▶ Directive:
Omit the pictures and output every entry below exactly as written.

▶ Raw data:
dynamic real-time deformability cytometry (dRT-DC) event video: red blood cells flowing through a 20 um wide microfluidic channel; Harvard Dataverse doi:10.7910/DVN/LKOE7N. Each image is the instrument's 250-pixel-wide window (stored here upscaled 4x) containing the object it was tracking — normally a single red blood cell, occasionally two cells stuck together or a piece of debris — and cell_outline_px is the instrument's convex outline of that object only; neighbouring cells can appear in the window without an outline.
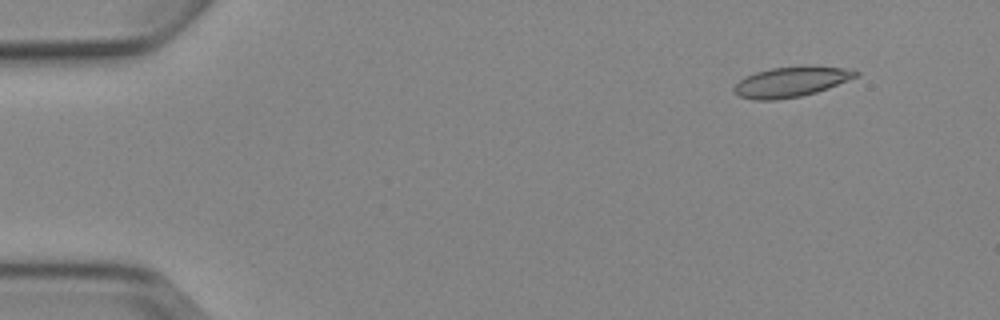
{"species": "Egyptian fruit bat (a non-hibernating species)", "species_latin": "Rousettus aegyptiacus", "temperature_condition": "cold", "stored_images_in_passage": 5, "camera_frame_rate_fps": 3000, "um_per_image_px": 0.085, "animal": {"sex": "female"}, "frame": {"image": 1, "passage_image": 1, "time_ms": 0.0, "image_size_px": [1000, 320], "cell_outline_px": [[860, 76], [828, 88], [816, 92], [800, 96], [776, 100], [752, 100], [740, 96], [732, 92], [732, 88], [744, 76], [756, 72], [772, 68], [804, 64], [816, 64], [844, 68], [860, 72]], "centroid_in_image_um": [67.27, 6.93], "position_along_channel_um": 17.7, "area_um2": 22.02}}
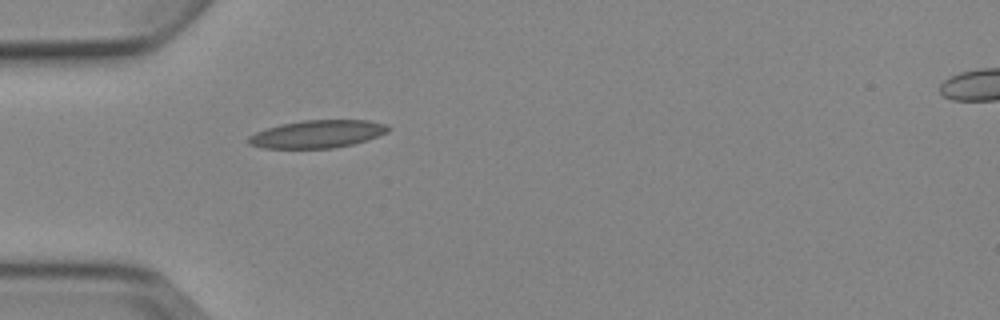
{"frame": {"image": 2, "passage_image": 4, "time_ms": 3.667, "image_size_px": [1000, 320], "cell_outline_px": [[392, 128], [388, 132], [352, 144], [332, 148], [264, 148], [248, 144], [248, 136], [256, 132], [280, 124], [304, 120], [368, 120], [388, 124]], "centroid_in_image_um": [26.99, 11.38], "position_along_channel_um": 58.0, "area_um2": 22.48}}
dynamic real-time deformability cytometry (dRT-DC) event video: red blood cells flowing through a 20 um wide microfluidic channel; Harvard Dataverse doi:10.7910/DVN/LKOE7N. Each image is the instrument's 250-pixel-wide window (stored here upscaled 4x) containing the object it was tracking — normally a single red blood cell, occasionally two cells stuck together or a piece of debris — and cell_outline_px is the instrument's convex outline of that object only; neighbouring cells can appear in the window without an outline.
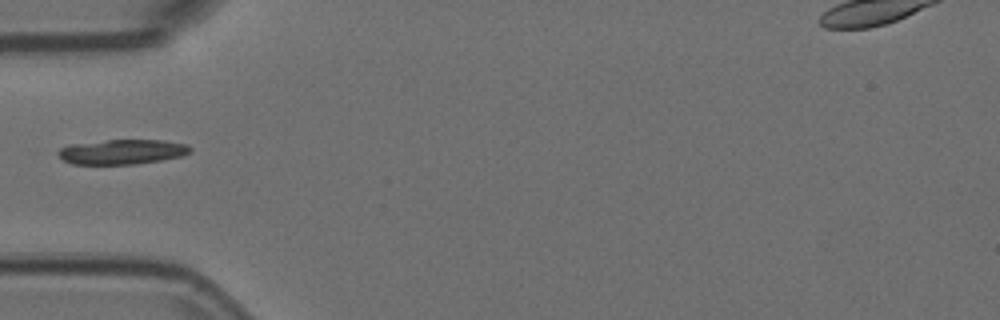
{"species": "Egyptian fruit bat (a non-hibernating species)", "species_latin": "Rousettus aegyptiacus", "temperature_condition": "room temperature", "stored_images_in_passage": 37, "camera_frame_rate_fps": 3000, "um_per_image_px": 0.085, "animal": {"sex": "female"}, "frame": {"image": 1, "passage_image": 1, "time_ms": 0.0, "image_size_px": [1000, 320], "cell_outline_px": [[192, 148], [188, 152], [180, 156], [160, 160], [132, 164], [72, 164], [64, 160], [56, 152], [60, 148], [72, 144], [108, 140], [160, 140], [188, 144]], "centroid_in_image_um": [10.36, 12.9], "position_along_channel_um": 74.6, "area_um2": 18.84}}
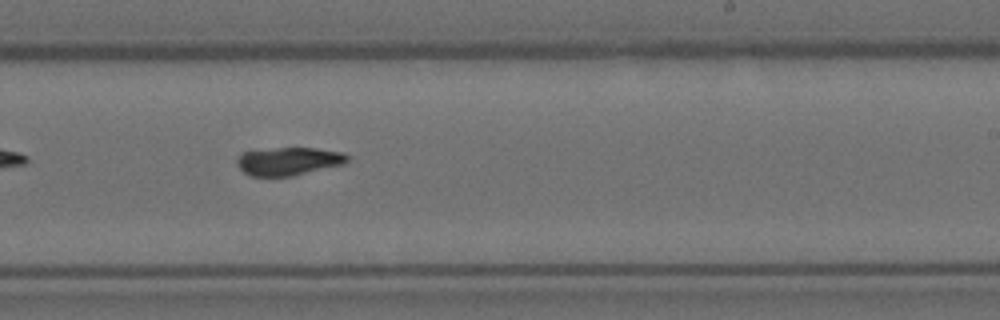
{"frame": {"image": 2, "passage_image": 16, "time_ms": 5.0, "image_size_px": [1000, 320], "cell_outline_px": [[352, 156], [344, 164], [292, 176], [252, 176], [244, 172], [236, 164], [236, 156], [244, 152], [276, 148], [316, 148], [344, 152]], "centroid_in_image_um": [24.56, 13.7], "position_along_channel_um": 264.4, "area_um2": 18.15}}
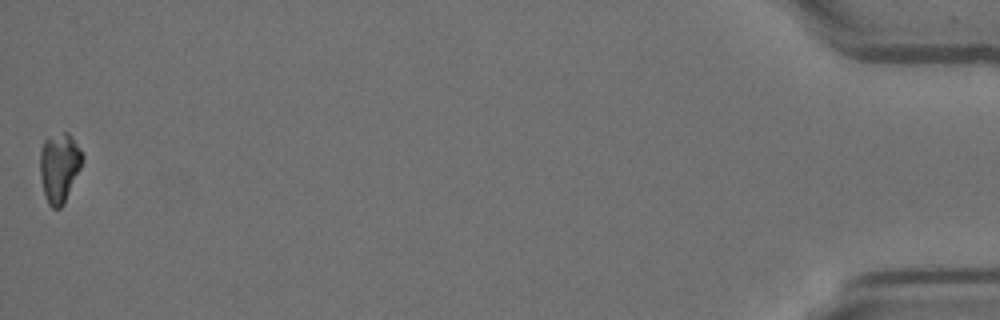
{"frame": {"image": 3, "passage_image": 37, "time_ms": 12.0, "image_size_px": [1000, 320], "cell_outline_px": [[84, 160], [64, 204], [60, 208], [52, 208], [48, 204], [44, 192], [40, 176], [40, 148], [44, 140], [48, 136], [64, 132], [68, 132], [80, 148], [84, 156]], "centroid_in_image_um": [5.05, 14.21], "position_along_channel_um": 430.2, "area_um2": 17.28}}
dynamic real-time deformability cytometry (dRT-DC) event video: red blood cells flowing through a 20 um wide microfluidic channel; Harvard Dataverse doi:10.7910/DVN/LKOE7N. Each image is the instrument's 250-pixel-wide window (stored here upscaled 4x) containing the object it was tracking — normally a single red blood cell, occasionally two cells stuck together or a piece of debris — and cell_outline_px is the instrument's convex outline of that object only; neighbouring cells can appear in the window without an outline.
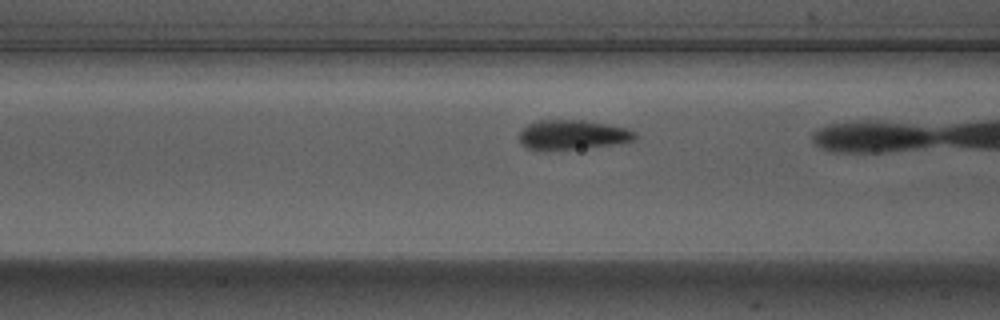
{"species": "Egyptian fruit bat (a non-hibernating species)", "species_latin": "Rousettus aegyptiacus", "temperature_condition": "warm", "stored_images_in_passage": 7, "camera_frame_rate_fps": 3000, "um_per_image_px": 0.085, "animal": {"sex": "male"}, "frame": {"image": 1, "passage_image": 6, "time_ms": 1.667, "image_size_px": [1000, 320], "cell_outline_px": [[636, 136], [632, 140], [612, 144], [572, 148], [528, 148], [520, 140], [520, 132], [528, 124], [536, 120], [584, 120], [608, 124], [628, 128], [636, 132]], "centroid_in_image_um": [48.69, 11.4], "position_along_channel_um": 117.9, "area_um2": 19.13}}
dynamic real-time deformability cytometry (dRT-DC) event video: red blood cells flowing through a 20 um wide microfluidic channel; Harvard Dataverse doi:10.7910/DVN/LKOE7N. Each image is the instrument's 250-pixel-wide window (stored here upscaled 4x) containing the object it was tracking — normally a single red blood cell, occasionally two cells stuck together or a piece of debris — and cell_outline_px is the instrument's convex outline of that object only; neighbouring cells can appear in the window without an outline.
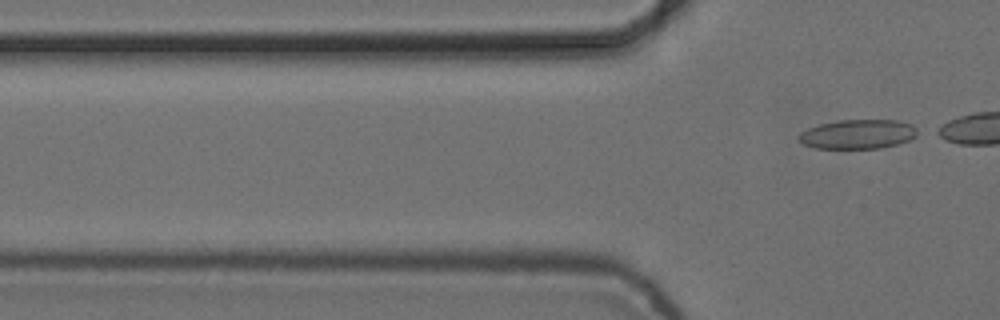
{"species": "common noctule bat (a hibernating species)", "species_latin": "Nyctalus noctula", "temperature_condition": "cold", "stored_images_in_passage": 5, "segment_of_instrument_passage": [2, 2], "camera_frame_rate_fps": 3000, "um_per_image_px": 0.085, "animal": {"sex": "female", "body_mass_g": 24.6, "forearm_length_mm": 56.2}, "frame": {"image": 1, "passage_image": 5, "time_ms": 1.333, "image_size_px": [1000, 320], "cell_outline_px": [[924, 132], [908, 140], [896, 144], [880, 148], [812, 148], [804, 144], [796, 136], [800, 132], [808, 128], [820, 124], [840, 120], [900, 120], [912, 124]], "centroid_in_image_um": [72.97, 11.39], "position_along_channel_um": 52.8, "area_um2": 20.52}}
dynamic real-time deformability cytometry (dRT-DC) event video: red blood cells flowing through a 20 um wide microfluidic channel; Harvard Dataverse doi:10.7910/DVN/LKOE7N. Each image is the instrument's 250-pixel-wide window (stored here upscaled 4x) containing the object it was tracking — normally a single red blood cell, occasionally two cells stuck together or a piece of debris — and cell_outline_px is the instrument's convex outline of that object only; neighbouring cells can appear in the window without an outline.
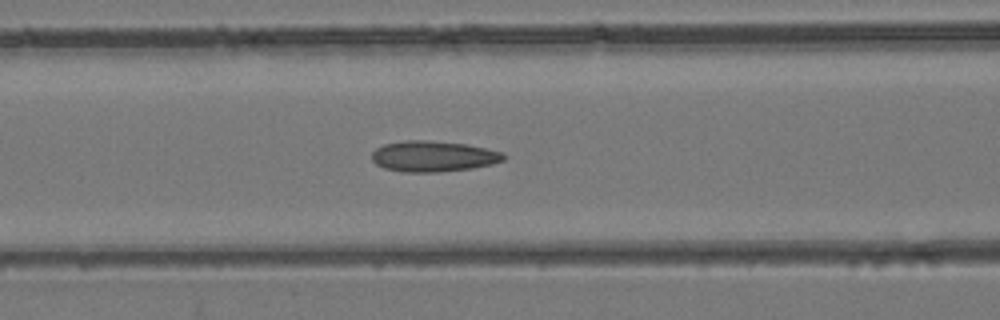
{"species": "common noctule bat (a hibernating species)", "species_latin": "Nyctalus noctula", "temperature_condition": "room temperature", "stored_images_in_passage": 46, "camera_frame_rate_fps": 3000, "um_per_image_px": 0.085, "animal": {"sex": "female", "body_mass_g": 24.6, "forearm_length_mm": 56.2}, "frame": {"image": 1, "passage_image": 19, "time_ms": 6.0, "image_size_px": [1000, 320], "cell_outline_px": [[508, 156], [504, 160], [492, 164], [472, 168], [436, 172], [404, 172], [384, 168], [376, 164], [372, 160], [372, 152], [376, 148], [384, 144], [404, 140], [428, 140], [468, 144], [504, 152]], "centroid_in_image_um": [36.85, 13.28], "position_along_channel_um": 129.7, "area_um2": 23.87}}
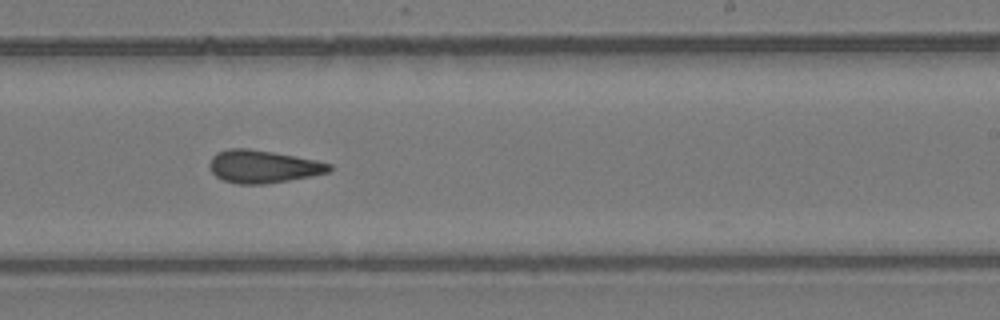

▶ Response to this exercise:
dynamic real-time deformability cytometry (dRT-DC) event video: red blood cells flowing through a 20 um wide microfluidic channel; Harvard Dataverse doi:10.7910/DVN/LKOE7N. Each image is the instrument's 250-pixel-wide window (stored here upscaled 4x) containing the object it was tracking — normally a single red blood cell, occasionally two cells stuck together or a piece of debris — and cell_outline_px is the instrument's convex outline of that object only; neighbouring cells can appear in the window without an outline.
{"species": "Egyptian fruit bat (a non-hibernating species)", "species_latin": "Rousettus aegyptiacus", "temperature_condition": "cold", "stored_images_in_passage": 5, "camera_frame_rate_fps": 3000, "um_per_image_px": 0.085, "animal": {"sex": "female"}, "frame": {"image": 1, "passage_image": 1, "time_ms": 0.0, "image_size_px": [1000, 320], "cell_outline_px": [[860, 76], [828, 88], [816, 92], [800, 96], [776, 100], [752, 100], [740, 96], [732, 92], [732, 88], [744, 76], [756, 72], [772, 68], [804, 64], [816, 64], [844, 68], [860, 72]], "centroid_in_image_um": [67.27, 6.93], "position_along_channel_um": 17.7, "area_um2": 22.02}}
{"frame": {"image": 2, "passage_image": 4, "time_ms": 3.667, "image_size_px": [1000, 320], "cell_outline_px": [[392, 128], [388, 132], [352, 144], [332, 148], [264, 148], [248, 144], [248, 136], [256, 132], [280, 124], [304, 120], [368, 120], [388, 124]], "centroid_in_image_um": [26.99, 11.38], "position_along_channel_um": 58.0, "area_um2": 22.48}}
dynamic real-time deformability cytometry (dRT-DC) event video: red blood cells flowing through a 20 um wide microfluidic channel; Harvard Dataverse doi:10.7910/DVN/LKOE7N. Each image is the instrument's 250-pixel-wide window (stored here upscaled 4x) containing the object it was tracking — normally a single red blood cell, occasionally two cells stuck together or a piece of debris — and cell_outline_px is the instrument's convex outline of that object only; neighbouring cells can appear in the window without an outline.
{"species": "Egyptian fruit bat (a non-hibernating species)", "species_latin": "Rousettus aegyptiacus", "temperature_condition": "room temperature", "stored_images_in_passage": 37, "camera_frame_rate_fps": 3000, "um_per_image_px": 0.085, "animal": {"sex": "female"}, "frame": {"image": 1, "passage_image": 1, "time_ms": 0.0, "image_size_px": [1000, 320], "cell_outline_px": [[192, 148], [188, 152], [180, 156], [160, 160], [132, 164], [72, 164], [64, 160], [56, 152], [60, 148], [72, 144], [108, 140], [160, 140], [188, 144]], "centroid_in_image_um": [10.36, 12.9], "position_along_channel_um": 74.6, "area_um2": 18.84}}
{"frame": {"image": 2, "passage_image": 16, "time_ms": 5.0, "image_size_px": [1000, 320], "cell_outline_px": [[352, 156], [344, 164], [292, 176], [252, 176], [244, 172], [236, 164], [236, 156], [244, 152], [276, 148], [316, 148], [344, 152]], "centroid_in_image_um": [24.56, 13.7], "position_along_channel_um": 264.4, "area_um2": 18.15}}
{"frame": {"image": 3, "passage_image": 37, "time_ms": 12.0, "image_size_px": [1000, 320], "cell_outline_px": [[84, 160], [64, 204], [60, 208], [52, 208], [48, 204], [44, 192], [40, 176], [40, 148], [44, 140], [48, 136], [64, 132], [68, 132], [80, 148], [84, 156]], "centroid_in_image_um": [5.05, 14.21], "position_along_channel_um": 430.2, "area_um2": 17.28}}
dynamic real-time deformability cytometry (dRT-DC) event video: red blood cells flowing through a 20 um wide microfluidic channel; Harvard Dataverse doi:10.7910/DVN/LKOE7N. Each image is the instrument's 250-pixel-wide window (stored here upscaled 4x) containing the object it was tracking — normally a single red blood cell, occasionally two cells stuck together or a piece of debris — and cell_outline_px is the instrument's convex outline of that object only; neighbouring cells can appear in the window without an outline.
{"species": "Egyptian fruit bat (a non-hibernating species)", "species_latin": "Rousettus aegyptiacus", "temperature_condition": "warm", "stored_images_in_passage": 7, "camera_frame_rate_fps": 3000, "um_per_image_px": 0.085, "animal": {"sex": "male"}, "frame": {"image": 1, "passage_image": 6, "time_ms": 1.667, "image_size_px": [1000, 320], "cell_outline_px": [[636, 136], [632, 140], [612, 144], [572, 148], [528, 148], [520, 140], [520, 132], [528, 124], [536, 120], [584, 120], [608, 124], [628, 128], [636, 132]], "centroid_in_image_um": [48.69, 11.4], "position_along_channel_um": 117.9, "area_um2": 19.13}}
dynamic real-time deformability cytometry (dRT-DC) event video: red blood cells flowing through a 20 um wide microfluidic channel; Harvard Dataverse doi:10.7910/DVN/LKOE7N. Each image is the instrument's 250-pixel-wide window (stored here upscaled 4x) containing the object it was tracking — normally a single red blood cell, occasionally two cells stuck together or a piece of debris — and cell_outline_px is the instrument's convex outline of that object only; neighbouring cells can appear in the window without an outline.
{"species": "common noctule bat (a hibernating species)", "species_latin": "Nyctalus noctula", "temperature_condition": "cold", "stored_images_in_passage": 5, "segment_of_instrument_passage": [2, 2], "camera_frame_rate_fps": 3000, "um_per_image_px": 0.085, "animal": {"sex": "female", "body_mass_g": 24.6, "forearm_length_mm": 56.2}, "frame": {"image": 1, "passage_image": 5, "time_ms": 1.333, "image_size_px": [1000, 320], "cell_outline_px": [[924, 132], [908, 140], [896, 144], [880, 148], [812, 148], [804, 144], [796, 136], [800, 132], [808, 128], [820, 124], [840, 120], [900, 120], [912, 124]], "centroid_in_image_um": [72.97, 11.39], "position_along_channel_um": 52.8, "area_um2": 20.52}}
dynamic real-time deformability cytometry (dRT-DC) event video: red blood cells flowing through a 20 um wide microfluidic channel; Harvard Dataverse doi:10.7910/DVN/LKOE7N. Each image is the instrument's 250-pixel-wide window (stored here upscaled 4x) containing the object it was tracking — normally a single red blood cell, occasionally two cells stuck together or a piece of debris — and cell_outline_px is the instrument's convex outline of that object only; neighbouring cells can appear in the window without an outline.
{"species": "common noctule bat (a hibernating species)", "species_latin": "Nyctalus noctula", "temperature_condition": "room temperature", "stored_images_in_passage": 46, "camera_frame_rate_fps": 3000, "um_per_image_px": 0.085, "animal": {"sex": "female", "body_mass_g": 24.6, "forearm_length_mm": 56.2}, "frame": {"image": 1, "passage_image": 19, "time_ms": 6.0, "image_size_px": [1000, 320], "cell_outline_px": [[508, 156], [504, 160], [492, 164], [472, 168], [436, 172], [404, 172], [384, 168], [376, 164], [372, 160], [372, 152], [376, 148], [384, 144], [404, 140], [428, 140], [468, 144], [504, 152]], "centroid_in_image_um": [36.85, 13.28], "position_along_channel_um": 129.7, "area_um2": 23.87}}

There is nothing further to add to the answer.